面倒くさいあからさまなツンがだいぶ軟化したんだよな。
むしろ最近は少し気弱そうなところとか悩みが多いところとか病弱なところが目立つようになって、放って置けないというか、世話したくなるというか……。
あと、何よりイースト地方の食材とか良くくれるからとてもお世話になっているというか。

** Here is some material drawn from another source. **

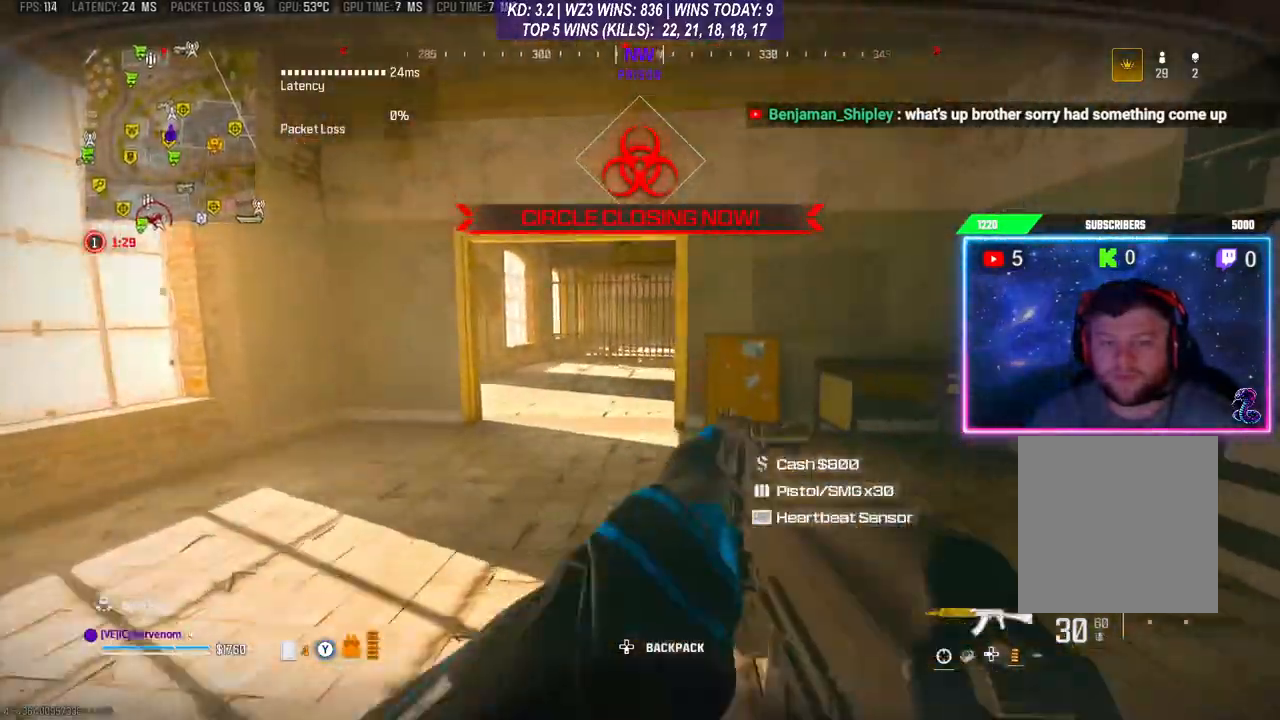
{"buttons": [], "left_stick": "up", "right_stick": "center", "events": []}
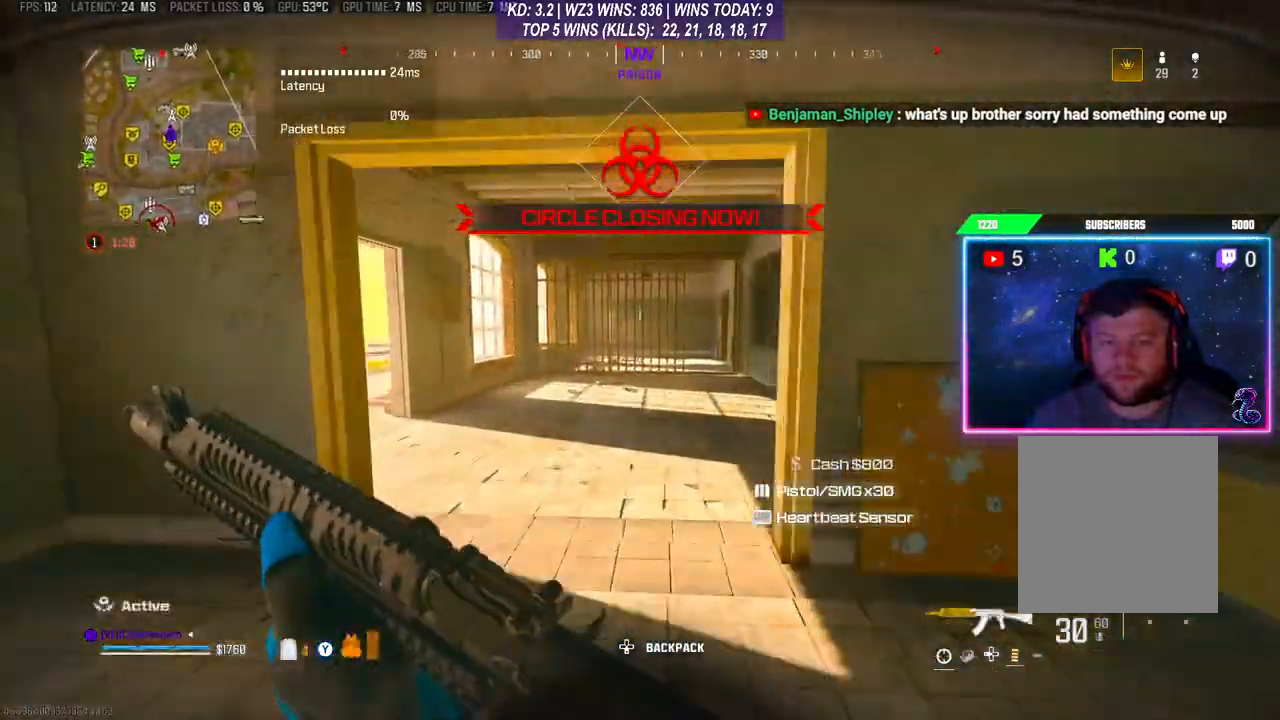
{"buttons": [], "left_stick": "up", "right_stick": "right", "events": [[200, "R3", "down"], [333, "right_stick", "right"], [367, "R3", "up"]]}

「ずっとハミュたんとイチャイチャしてるっていうかぁぁぁぁぁあぁ!」
「は?」
「ああ、聞き流せ。ヘンリにはそう見えるらしい」
「は、はあ」
……佐藤さんって腐女子属性のある人だったのか……?
頭抱えながら振り乱して叫ぶ姿はご令嬢としてアウトだと思うんだけど、アンジュ的に俺とケリーには見られても問題ないって事なの?
俺は少しショッキング映像見た気持ちなんたけど?
「……はぁ、はぁ……! ……つまり、ヴィンセントがあの二人を変えたのよ……! ハミュたんがそう言うって事は! あの二人を攻略したのはヴィンセントって事でしょ!? ホンット! スティーブンやライナスどころかあの二人まであんなに美味しい事にしてくれて! ありがとうございますありがとうございます! 可愛いのテロご馳走様ですウマァアアアァァイ!」
「ヘンリエッタ様、少し落ち着いて頂いて良いですか?」
「お嬢、ちょっとお茶を飲んでください」
「はい! ごめんなさい!」
酒でも入ってんのかと思う荒ぶりだ。
アンジュがあまりにも荒ぶるヘンリエッタ嬢に櫛を持ち出してきて乱れた髪を整え始めたぞ。
それでもドゥルン、と形の戻るたて巻きロール。
…………どうなってんのアレ。
「と、いう事らしいが、お前はその自覚がないんだな?」
「ないな」
「ふむ……。ヘンリが落ち着いたら改めて確認するが……もしダモンズとフェフトリーが攻略対象から外れているなら、確かに残っている攻略対象はハワードと長殿、そしてニコライという亜人だけになるのか」
「うっ、そ、それは……」
それは選択肢として少な過ぎるのでは!?
つーか、ニコライは個人的に嫌だ。
だってあいつ、血を吸うんだろ?
マーシャはエディンという虫除けが発動しているから大丈夫なのかもしれないが、じゃあ巫女殿やメグがあの牙に襲われると思うとそれはそれでなんか、なぁ?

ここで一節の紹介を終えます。